Thousands of California students will earn money for community service
By Antonio Ray Harvey, California Black Media
On October 7, Governor Gavin Newsom, Director of California Services, Josh Fryday, educational leaders, community organizations and the California Volunteers Commission took the oath of service to the first #CaliforniansForAll College Corps scholars.
More than 3,200 scholarship students in the 2022-2023 academic year will receive up to $10,000 for completing a year of community service. College Corps is a statewide fee-for-service program that provides meaningful work for students that helps them graduate on time with less debt while benefiting the local community.
The oath is a solemn promise to perform voluntary work for the purpose of helping people and improving communities.
“Part of the California way is to give back to help lift others, and that’s a core tenet of the #CaliforniansForAll College Corps,” Newsom said. “College Corps aims to restore the social contract between government and its citizens. This public investment is backed by the military army of the California Volunteers, which is larger than the Peace Corps and exemplifies the spirit and idealism I see in young people across California.
The oath was sworn in front of Newsom at the California Natural Resources Agency Building in downtown Sacramento, a few blocks from the State Capitol.
Tony Thurmond, Superintendent of Public Instruction for the State of California, was present.
Over the next four years, College Corps will engage 13,000 California undergraduates to make a positive difference in their communities. This service and career development program will help create a diverse class of leaders ready to transform California for the better.
Funding was made possible through the efforts of Newsom and the Legislature. The program is the first opportunity for Assembly Bill (AB) 540 CA Dream Act students to gain support for college through a public service program.

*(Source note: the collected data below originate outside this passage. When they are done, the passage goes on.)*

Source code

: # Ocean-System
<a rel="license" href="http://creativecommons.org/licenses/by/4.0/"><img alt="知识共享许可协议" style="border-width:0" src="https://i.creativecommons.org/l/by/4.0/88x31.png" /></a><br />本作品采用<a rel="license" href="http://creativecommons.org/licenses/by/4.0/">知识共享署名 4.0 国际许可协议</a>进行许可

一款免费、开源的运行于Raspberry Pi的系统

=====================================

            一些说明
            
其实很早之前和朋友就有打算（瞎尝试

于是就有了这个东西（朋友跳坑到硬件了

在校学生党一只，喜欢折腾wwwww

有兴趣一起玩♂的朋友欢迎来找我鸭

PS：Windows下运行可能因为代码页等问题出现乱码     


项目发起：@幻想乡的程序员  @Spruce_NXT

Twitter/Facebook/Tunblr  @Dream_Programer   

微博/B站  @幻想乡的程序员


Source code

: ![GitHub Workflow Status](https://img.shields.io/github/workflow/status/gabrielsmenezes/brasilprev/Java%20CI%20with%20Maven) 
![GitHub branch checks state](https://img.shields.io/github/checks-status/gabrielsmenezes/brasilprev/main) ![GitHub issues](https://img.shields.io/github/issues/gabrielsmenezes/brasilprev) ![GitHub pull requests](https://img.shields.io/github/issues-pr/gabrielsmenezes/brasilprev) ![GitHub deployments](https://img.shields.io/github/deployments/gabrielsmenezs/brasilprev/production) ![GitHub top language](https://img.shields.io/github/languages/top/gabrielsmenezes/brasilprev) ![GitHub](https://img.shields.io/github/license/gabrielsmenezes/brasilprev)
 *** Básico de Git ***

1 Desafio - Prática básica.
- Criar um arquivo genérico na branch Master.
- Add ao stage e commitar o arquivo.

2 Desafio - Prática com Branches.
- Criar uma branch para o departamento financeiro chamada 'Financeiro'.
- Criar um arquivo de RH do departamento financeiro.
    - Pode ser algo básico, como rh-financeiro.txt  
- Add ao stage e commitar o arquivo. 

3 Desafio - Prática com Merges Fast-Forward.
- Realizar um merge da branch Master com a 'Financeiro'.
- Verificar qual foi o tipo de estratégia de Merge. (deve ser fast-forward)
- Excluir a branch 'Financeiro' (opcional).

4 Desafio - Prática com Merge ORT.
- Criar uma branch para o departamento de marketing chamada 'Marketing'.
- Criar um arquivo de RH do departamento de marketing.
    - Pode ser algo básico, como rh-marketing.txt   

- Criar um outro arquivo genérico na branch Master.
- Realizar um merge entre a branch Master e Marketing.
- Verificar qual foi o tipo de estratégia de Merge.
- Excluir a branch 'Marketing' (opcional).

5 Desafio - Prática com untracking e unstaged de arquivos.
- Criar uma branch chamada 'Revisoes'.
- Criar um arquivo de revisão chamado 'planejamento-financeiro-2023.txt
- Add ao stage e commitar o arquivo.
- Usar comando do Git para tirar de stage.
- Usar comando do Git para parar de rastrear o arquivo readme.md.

“I decided to apply because I’m pursuing a career in education, and #CaliforniansForAll College Corps is a way for me to earn as I learn,” said College Corps Fellow Tia Rowe. from Sacramento State University. “I look forward to working in my community and playing an active role in bringing people together.
Rowe, along with other College Corps Fellows, will participate in community service projects across the state. Fryday said College Corps is an opportunity to “start a life of service” for the benefit of the masses. The program is a collaboration of more than 600 community organizations, including 46 partner colleges and universities across the state.
The goal is to address issues related to climate change, tutoring and mentoring, low-income students, and providing meals to people facing food insecurity. Once Fellows complete their assignments, they will receive $7,000 for 450 hours of community service. An additional $3,000 is provided as a scholarship.
“You and I are going to be part of a movement for change,” Rowe said before the oath was taken in the auditorium of the California Natural Resources Agency Building. “We go into our own communities and play an active role in building them.”
College Corps represents the first and largest statewide investment in a college service program in the nation, with $146 million allocated to up to 6,500 students over the next two years. Approximately 80% of scholarship recipients are students of color, 58% are first-generation college students, 68% are Pell-Grant eligible, and 500 scholarship recipients are AB 540 Dream Act.
A virtual briefing hosted by Ethnic Media Services and California Black Media was held Oct. 11 with FIND Food Bank President and CEO Debbie S. Espinosa, Fryday, and student fellows. The discussion focused on the vision that inspired the program, how it will work, who is eligible, how to apply and where students will perform their community service.
“It’s a win-win-win situation: help pay for college, gain valuable work experience, and make a meaningful impact on your community,” Fryday said.